▸ ACTION ITEM: Every line below containing the word "shoulder" should be found and copied.
Segment Start: SOURCE INFORMATION
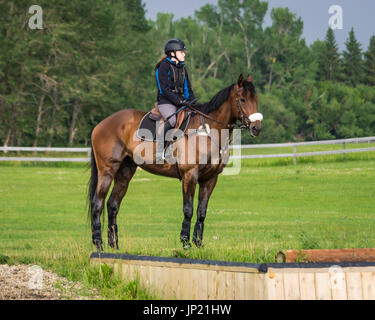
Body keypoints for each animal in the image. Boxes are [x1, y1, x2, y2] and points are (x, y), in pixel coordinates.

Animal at [88, 74, 264, 251]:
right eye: (242, 99)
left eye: (255, 99)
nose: (256, 128)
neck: (206, 131)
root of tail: (100, 125)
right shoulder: (189, 176)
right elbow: (188, 209)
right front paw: (185, 242)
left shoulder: (210, 179)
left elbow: (202, 212)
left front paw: (198, 243)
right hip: (107, 171)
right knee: (97, 204)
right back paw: (98, 244)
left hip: (125, 173)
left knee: (112, 205)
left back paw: (114, 246)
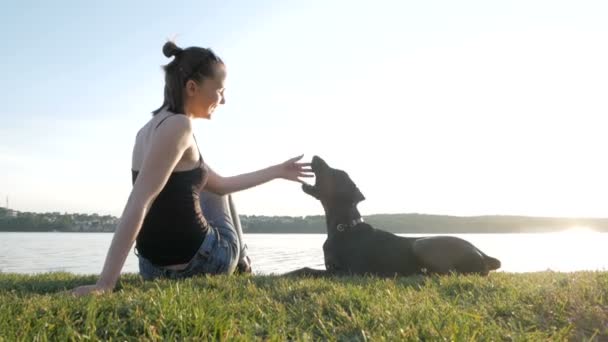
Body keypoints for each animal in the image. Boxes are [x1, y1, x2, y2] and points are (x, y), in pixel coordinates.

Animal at [288, 156, 502, 276]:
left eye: (335, 172)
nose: (316, 156)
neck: (344, 227)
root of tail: (484, 254)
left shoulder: (349, 272)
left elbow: (305, 270)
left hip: (422, 244)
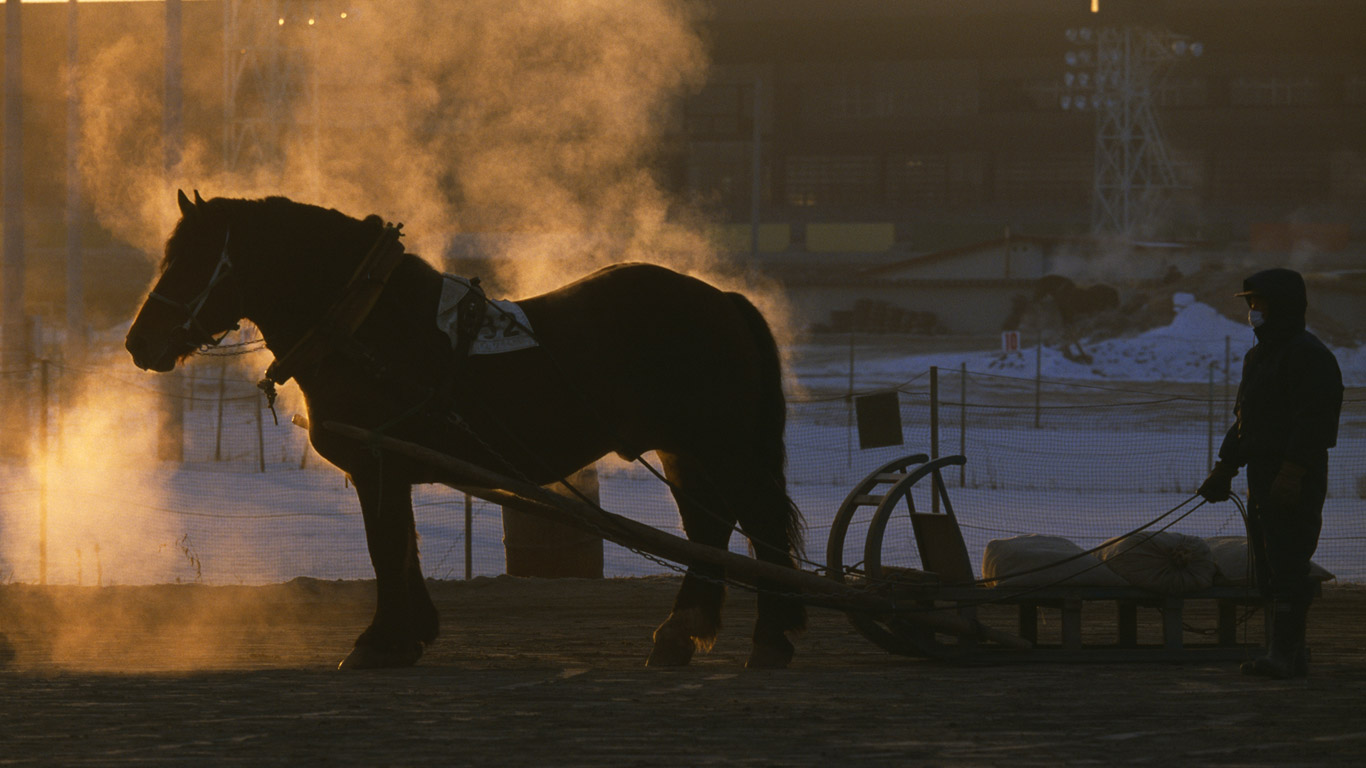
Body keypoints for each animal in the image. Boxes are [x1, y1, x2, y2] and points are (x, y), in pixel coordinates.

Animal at [125, 191, 806, 670]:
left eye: (193, 260)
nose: (139, 343)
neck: (367, 326)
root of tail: (720, 299)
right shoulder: (389, 466)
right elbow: (401, 547)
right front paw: (410, 634)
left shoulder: (377, 463)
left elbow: (385, 547)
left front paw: (381, 641)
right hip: (685, 450)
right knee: (709, 529)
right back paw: (681, 634)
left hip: (719, 446)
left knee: (756, 527)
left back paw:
Segment End: SOURCE INFORMATION
▸ WRITTEN SOLUTION:
right shoulder: (189, 176)
left shoulder: (210, 179)
left shoulder: (349, 272)
right shoulder: (389, 466)
left shoulder: (377, 463)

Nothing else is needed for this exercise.